Hayatımızın dört bir tarafından saldıran hain umutsuzluk, hayallerimizin içine sıçardı. Kanun böyleydi, bildiğimiz tüm klişeleri unutup yeni bir diyara yelken açmakta bundan ibaretti. İstanbul'un kokusu burnuma dolarken kaybettiklerim ve vazgeçtiklerim arasında ki küçük çizgide sıkışıp kalmıştım. Bugün İstanbul fazla kasvetliydi, kalbimin üzerinde ki bir yıllık ağırlık bugün üzerimden kalkmış gibiydi.
"Farah hanım Efnan uyudu. Çıkmam da bir sıkınca var mı?"
Bakışlarımı pencereden çekerek Elif'e yönlendirdim. Gülümseyerek, "Hayır Elif. Çıkabilirsin, iki akşamlar.
"İyi akşamlar."
Bakışlarım tekrar pencereyi buldu. Ardından yan tarafta bulunan Duman'nın fotoğrafını. Burukça gülümseyerek, elimi fotoğrafta gezdirdim. Duman gittikten sonra zor zamanlar geçirmiştim, yıkılmıştım. Yıkıldığım gibide ayağa kalkmıştım, kalkmak zorundaydım. İki canı taşıdığımı öğrendiğimde tekrar tutunmam için bir sebep olmuştu.
Efnan Alezhisar.
Minik kızım. Duman'nın haberi olmasını en başta istesemde sonradan vazgeçmiştim. Eğer öğrenseydi buraya gelecekti o kadar emeği boşa gitmiş olacaktı. Barbaros amca da bana saygı duyarak Duman'a bu konudan söz etmemişti.
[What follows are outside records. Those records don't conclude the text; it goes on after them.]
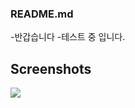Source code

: ### README.md

 -반갑습니다
 -테스트 중 입니다.
 
 Screenshots
 -----------
 
 <img src="https://user-images.githubusercontent.com/53854831/62607414-0b937b80-b939-11e9-943d-dd47efe1beff.jpg">
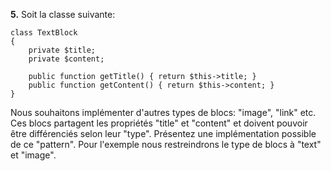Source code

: **5.** Soit la classe suivante:

    class TextBlock
    {
        private $title;
        private $content;
        
        public function getTitle() { return $this->title; }
        public function getContent() { return $this->content; }
    }

Nous souhaitons implémenter d'autres types de blocs: "image", "link" etc.
Ces blocs partagent les propriétés "title" et "content" et doivent pouvoir être différenciés selon leur "type".
Présentez une implémentation possible de ce "pattern". Pour l'exemple nous restreindrons le type de blocs à "text" et "image".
Bu süre içerisinde Barbaros amcanın bana çok yardımı dokunmuştu. Özellikle Duman'nın soyadını Efnan'nın almasını sağlanmasında çok yardım etmişti hakkını ödeyemezdim. Zilin sesi kulaklarıma dolduğunda hızlı bir şekilde kapıya yöneldim, Efnan yeni uyumuştu. Tekrar uyanmasını istemezdim. Kapıyı açtığımda karşımda bulunan bedenle gülümsedim.
"Hoş geldin, Barbaros amca."
Barbaros amcada gülümseyerek üzerinde paltoyu çıkardı. "Hoş buldum kızım." Salona doğru adımlayarak koltuklara oturduk. Duman gittikten sonra yeni evime taşınmıştım, Efnan ve benim rahat edebilmemiz için bu gerekliydi.
"Seninle konuşmak için geldim Farah."
Kaşlarım hafif çatıldı. "Hangi konuda."
"Efnan ve Duman konusunda." Biraz duraksadıktan sonra; "Efnan nerdeyse bir buçuk yaşında, artık öğrenme zamanı gelmedi mi?"
"Üstelik Efnan sürekli babasını soruyor. Daha ne kadar oyalayacaksın?"
"Bilmiyorum. Duman'nın tepkisinden de çekiniyorum." Elimi ağıran başıma götürerek ovaladım. "Artık söyleme zamanı geldi." Gerçek yüzüme çarptığında yutkunmakta zorlandım.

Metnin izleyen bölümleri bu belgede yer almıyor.